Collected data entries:
───

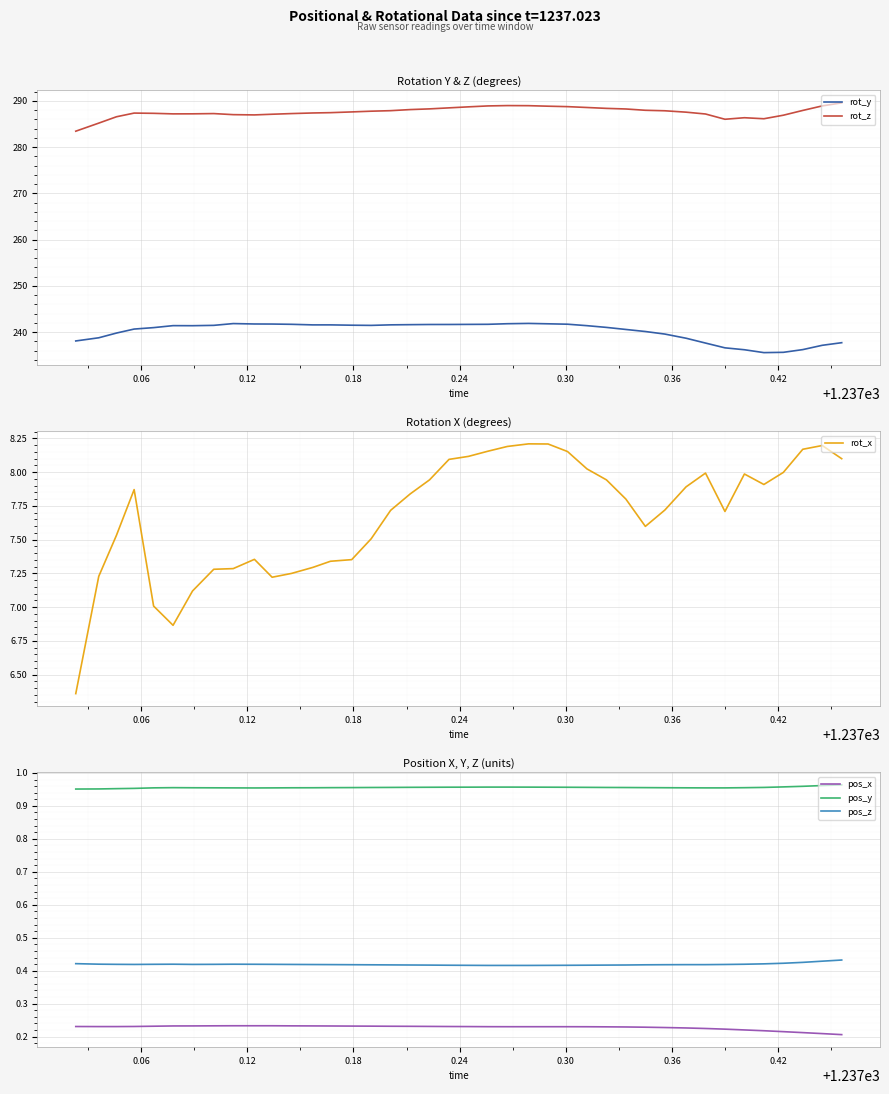

True or false: pos_z and pos_y intersect in this chart.

False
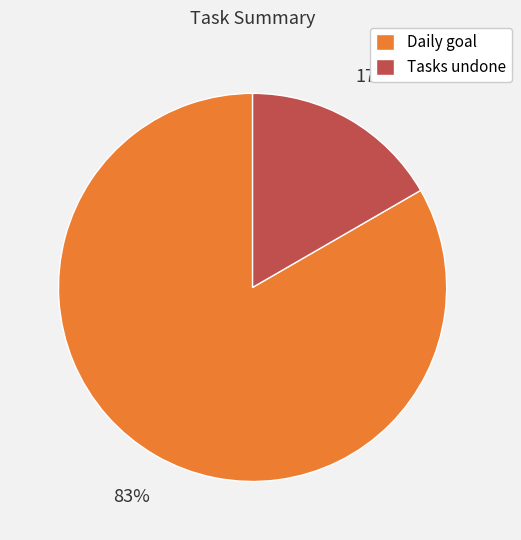

Does any single category account for the majority?

Yes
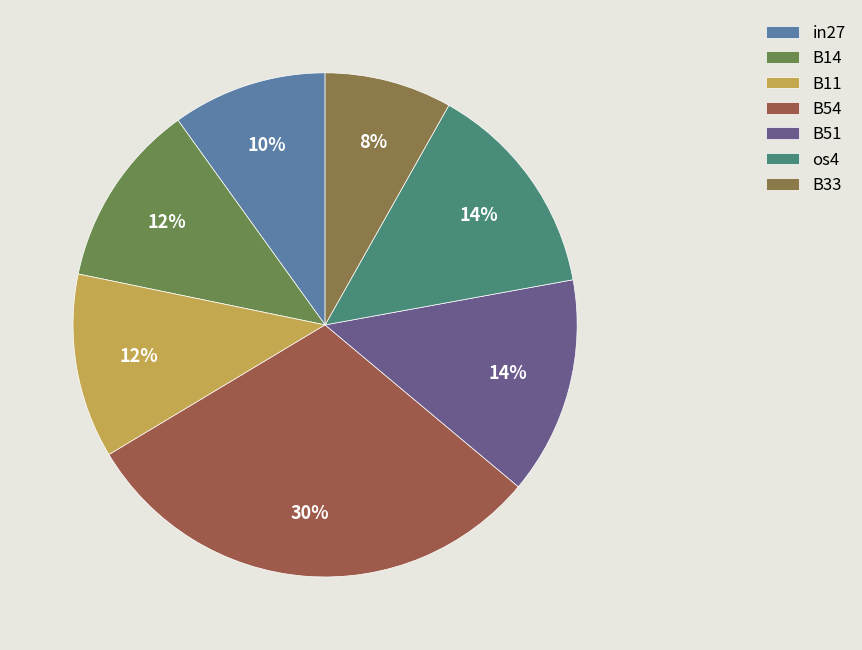

Which slice is the largest?

B54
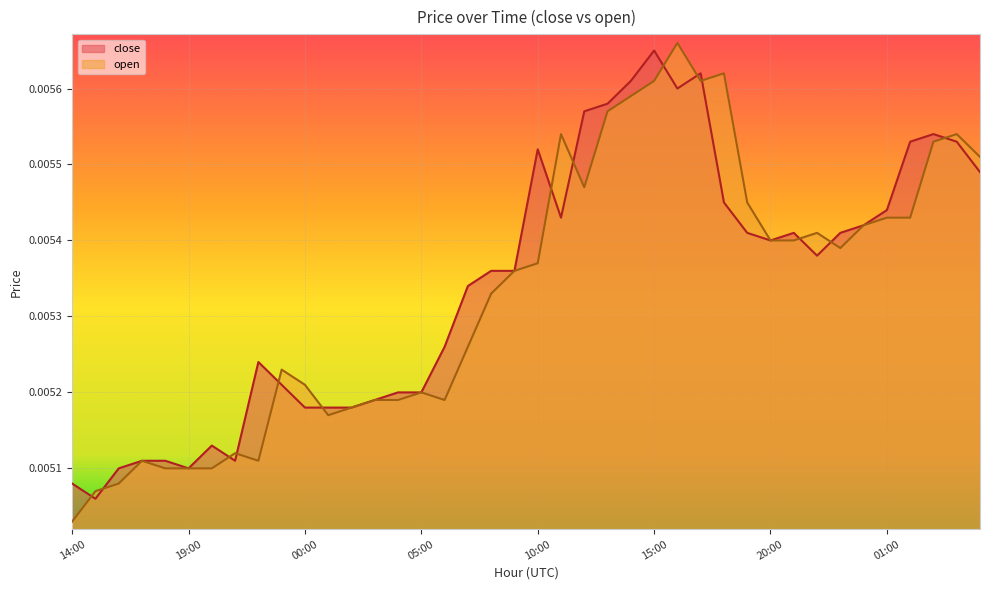

What are all the series names shown in the legend?

close, open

───

- _EXERCISE PROMPT_:
Pick out every line in the items above that contains the word "What", and copy each of those lines.

- _EXERCISE RESULT_:
What are all the series names shown in the legend?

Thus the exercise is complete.